* [Task directions]
Every entry that follows is to be set down exactly, with its pictures omitted.

* [Material provided]
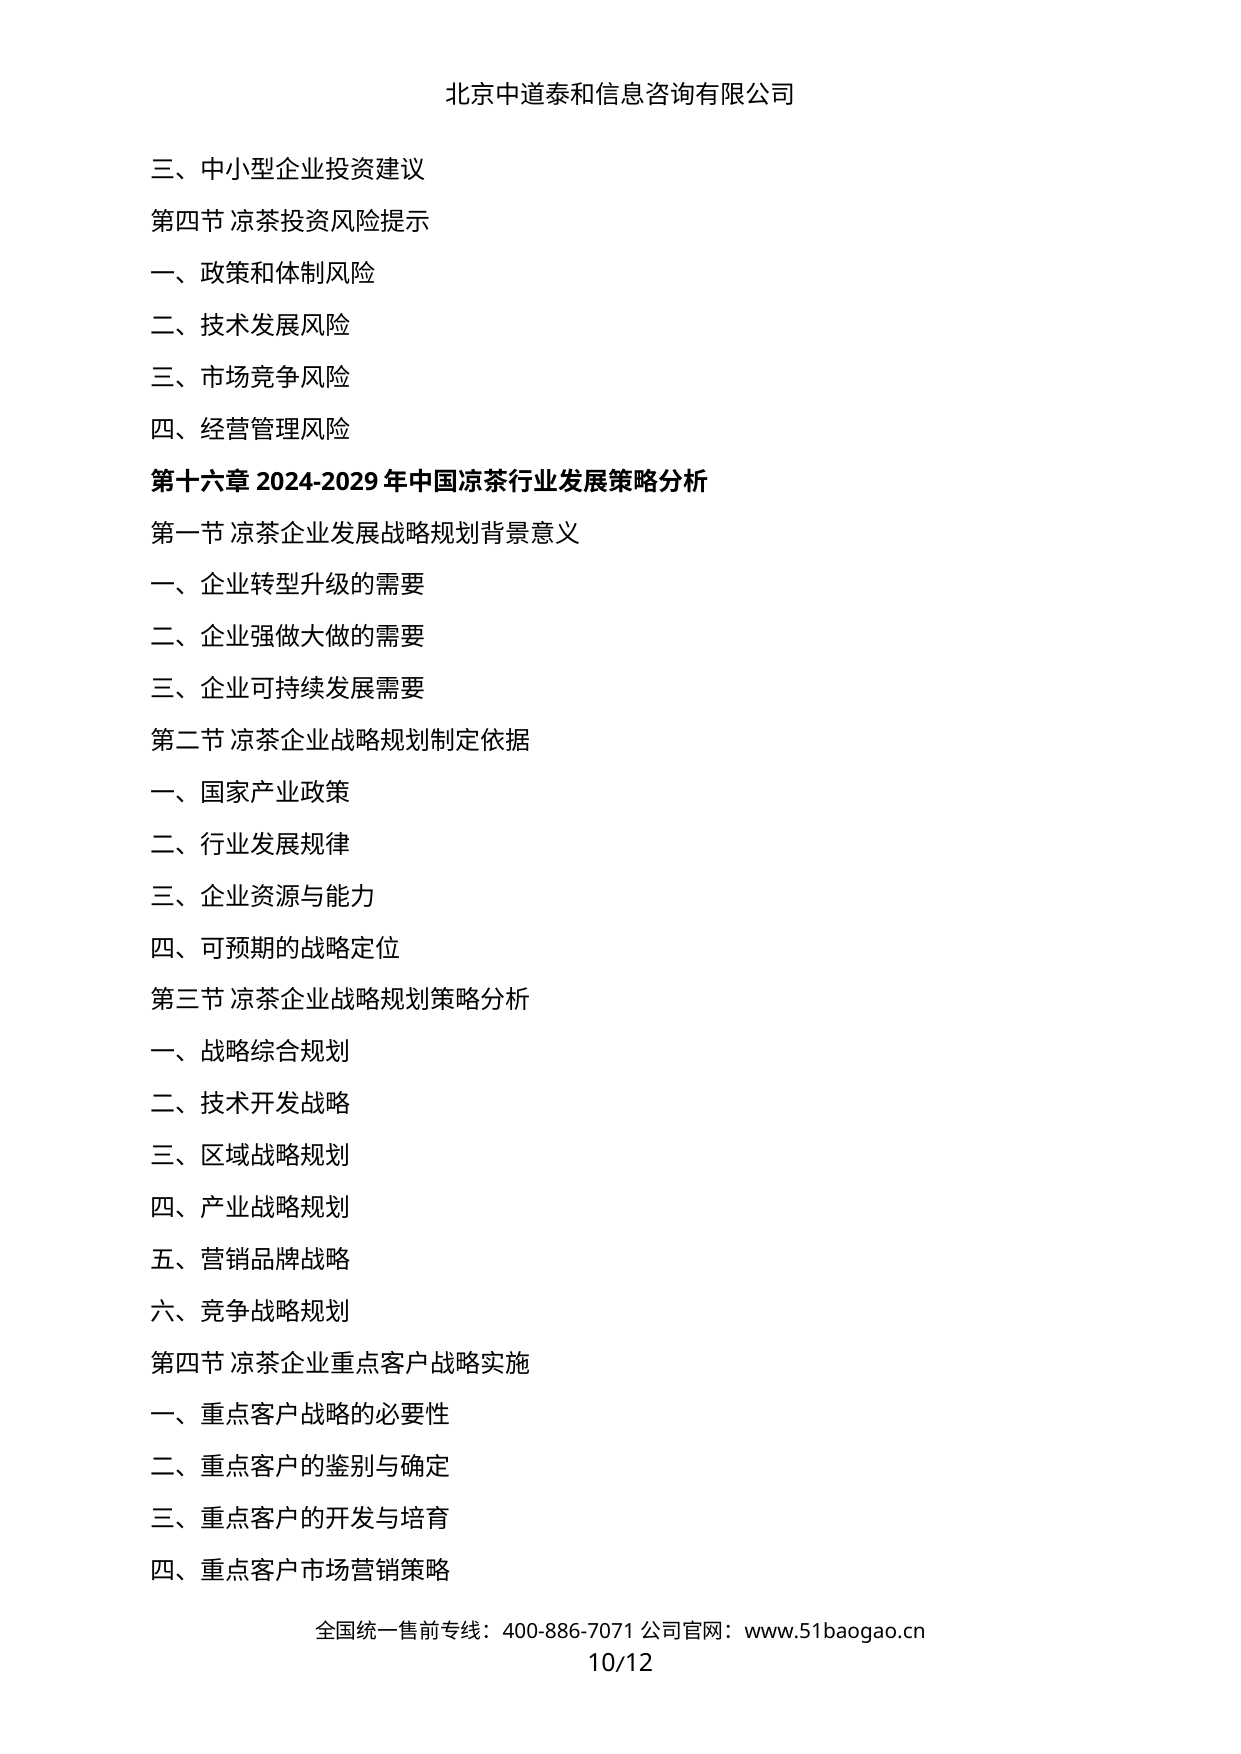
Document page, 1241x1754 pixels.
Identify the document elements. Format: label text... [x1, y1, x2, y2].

text 第四节 凉茶企业重点客户战略实施 [150, 1343, 1090, 1379]
text 二、企业强做大做的需要 [150, 617, 1090, 653]
text 第四节 凉茶投资风险提示 [150, 202, 1090, 238]
text 第十六章 2024-2029年中国凉茶行业发展策略分析 [150, 461, 1090, 497]
text 三、重点客户的开发与培育 [150, 1499, 1090, 1535]
text 三、市场竞争风险 [150, 357, 1090, 394]
text 三、区域战略规划 [150, 1136, 1090, 1172]
text 五、营销品牌战略 [150, 1239, 1090, 1276]
text 一、重点客户战略的必要性 [150, 1395, 1090, 1431]
text 一、国家产业政策 [150, 772, 1090, 809]
text 二、行业发展规律 [150, 824, 1090, 861]
text 六、竞争战略规划 [150, 1291, 1090, 1327]
text 第三节 凉茶企业战略规划策略分析 [150, 980, 1090, 1016]
text 一、战略综合规划 [150, 1032, 1090, 1068]
text 四、可预期的战略定位 [150, 928, 1090, 964]
text 第二节 凉茶企业战略规划制定依据 [150, 721, 1090, 757]
text 一、政策和体制风险 [150, 254, 1090, 290]
text 三、企业资源与能力 [150, 876, 1090, 912]
text 二、技术开发战略 [150, 1084, 1090, 1120]
text 四、产业战略规划 [150, 1187, 1090, 1224]
text 四、重点客户市场营销策略 [150, 1551, 1090, 1587]
text 一、企业转型升级的需要 [150, 565, 1090, 601]
text 三、企业可持续发展需要 [150, 669, 1090, 705]
text 三、中小型企业投资建议 [150, 150, 1090, 186]
text 二、重点客户的鉴别与确定 [150, 1447, 1090, 1483]
text 二、技术发展风险 [150, 306, 1090, 342]
text 四、经营管理风险 [150, 409, 1090, 446]
text 第一节 凉茶企业发展战略规划背景意义 [150, 513, 1090, 549]
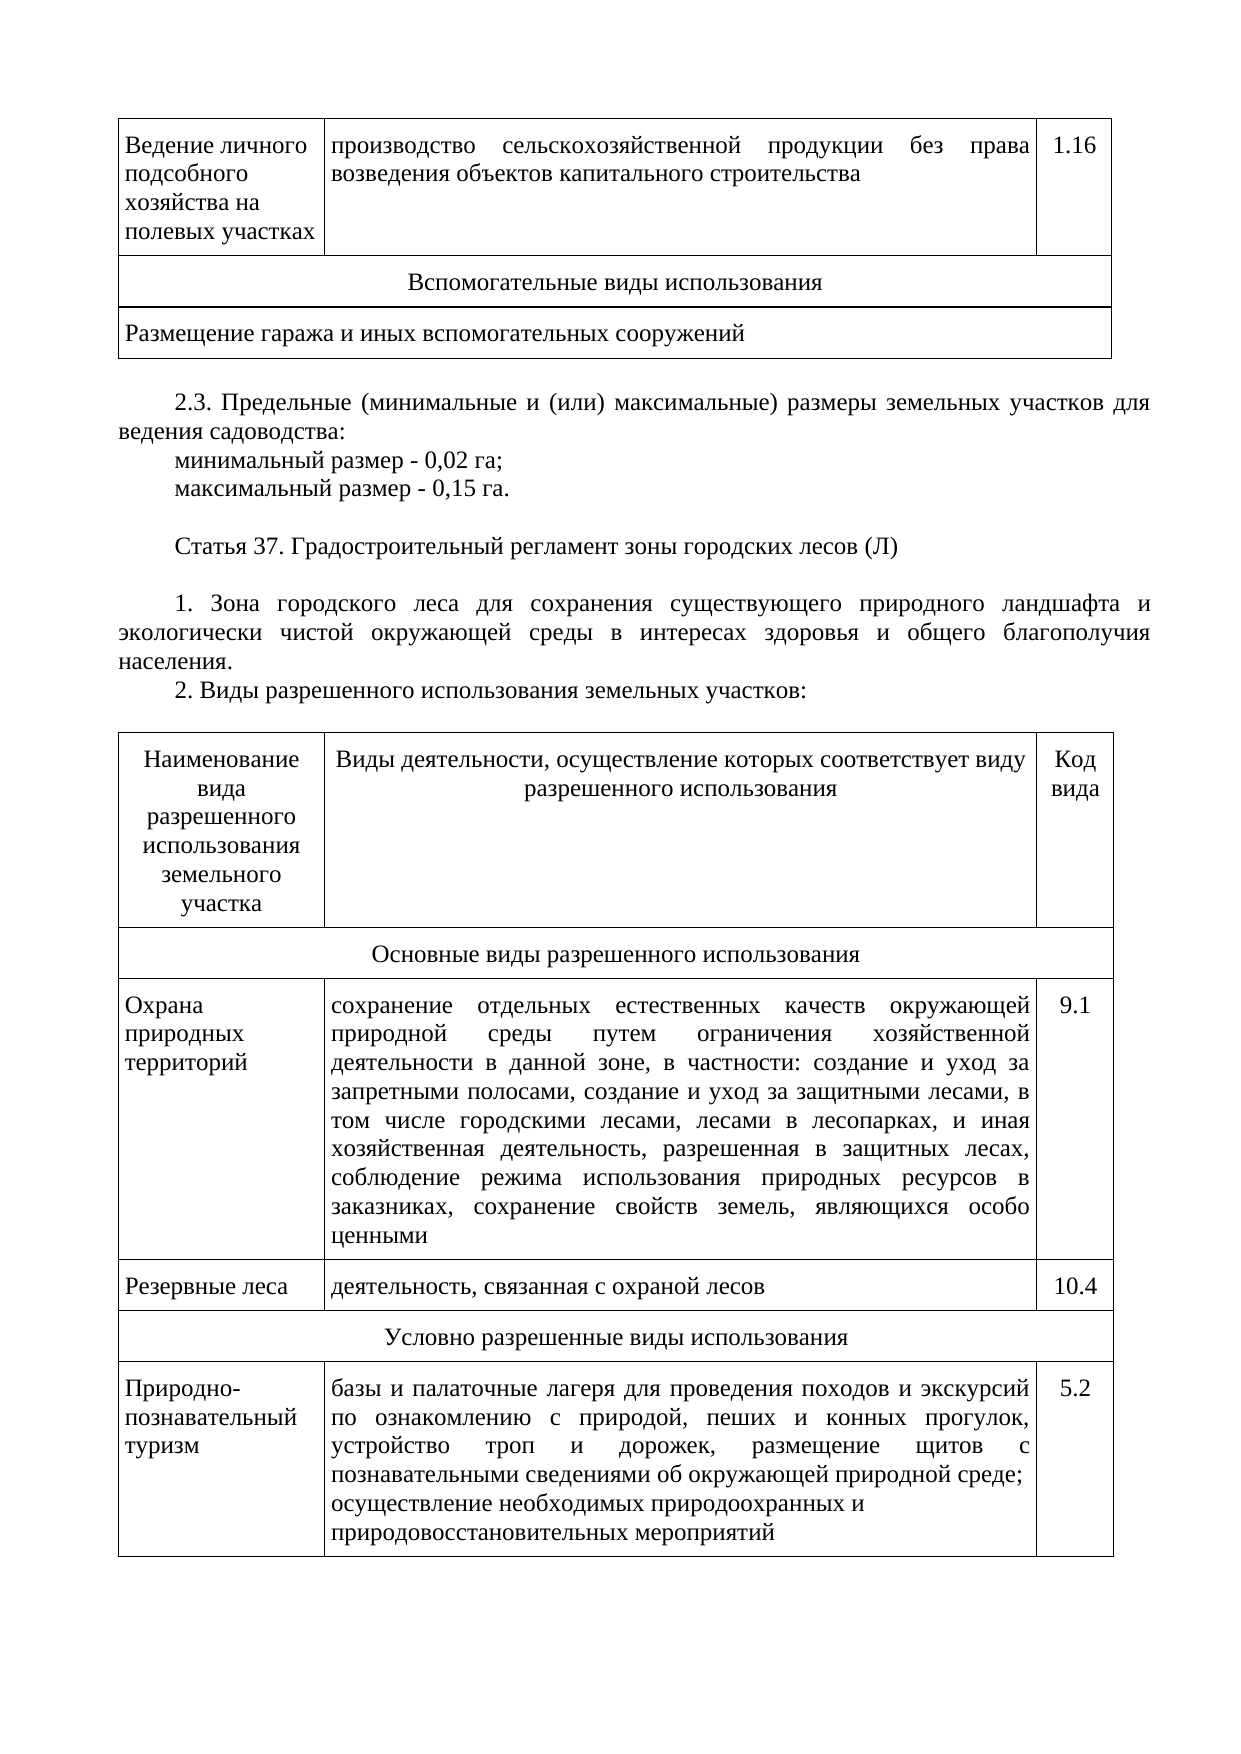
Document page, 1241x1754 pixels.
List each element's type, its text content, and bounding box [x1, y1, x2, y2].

* [Solution to the exercise]
Document page, 1241x1754 pixels.
Identify the document elements. Format: label text... [x1, y1, x2, y2].

text 第四节 凉茶企业重点客户战略实施 [150, 1343, 1090, 1379]
text 二、企业强做大做的需要 [150, 617, 1090, 653]
text 第四节 凉茶投资风险提示 [150, 202, 1090, 238]
text 第十六章 2024-2029年中国凉茶行业发展策略分析 [150, 461, 1090, 497]
text 三、重点客户的开发与培育 [150, 1499, 1090, 1535]
text 三、市场竞争风险 [150, 357, 1090, 394]
text 三、区域战略规划 [150, 1136, 1090, 1172]
text 五、营销品牌战略 [150, 1239, 1090, 1276]
text 一、重点客户战略的必要性 [150, 1395, 1090, 1431]
text 一、国家产业政策 [150, 772, 1090, 809]
text 二、行业发展规律 [150, 824, 1090, 861]
text 六、竞争战略规划 [150, 1291, 1090, 1327]
text 第三节 凉茶企业战略规划策略分析 [150, 980, 1090, 1016]
text 一、战略综合规划 [150, 1032, 1090, 1068]
text 四、可预期的战略定位 [150, 928, 1090, 964]
text 第二节 凉茶企业战略规划制定依据 [150, 721, 1090, 757]
text 一、政策和体制风险 [150, 254, 1090, 290]
text 三、企业资源与能力 [150, 876, 1090, 912]
text 二、技术开发战略 [150, 1084, 1090, 1120]
text 四、产业战略规划 [150, 1187, 1090, 1224]
text 四、重点客户市场营销策略 [150, 1551, 1090, 1587]
text 一、企业转型升级的需要 [150, 565, 1090, 601]
text 三、企业可持续发展需要 [150, 669, 1090, 705]
text 三、中小型企业投资建议 [150, 150, 1090, 186]
text 二、重点客户的鉴别与确定 [150, 1447, 1090, 1483]
text 二、技术发展风险 [150, 306, 1090, 342]
text 四、经营管理风险 [150, 409, 1090, 446]
text 第一节 凉茶企业发展战略规划背景意义 [150, 513, 1090, 549]
Document page, 1241x1754 pixels.
List each element's type, its text content, and bounding box [x1, y1, x2, y2].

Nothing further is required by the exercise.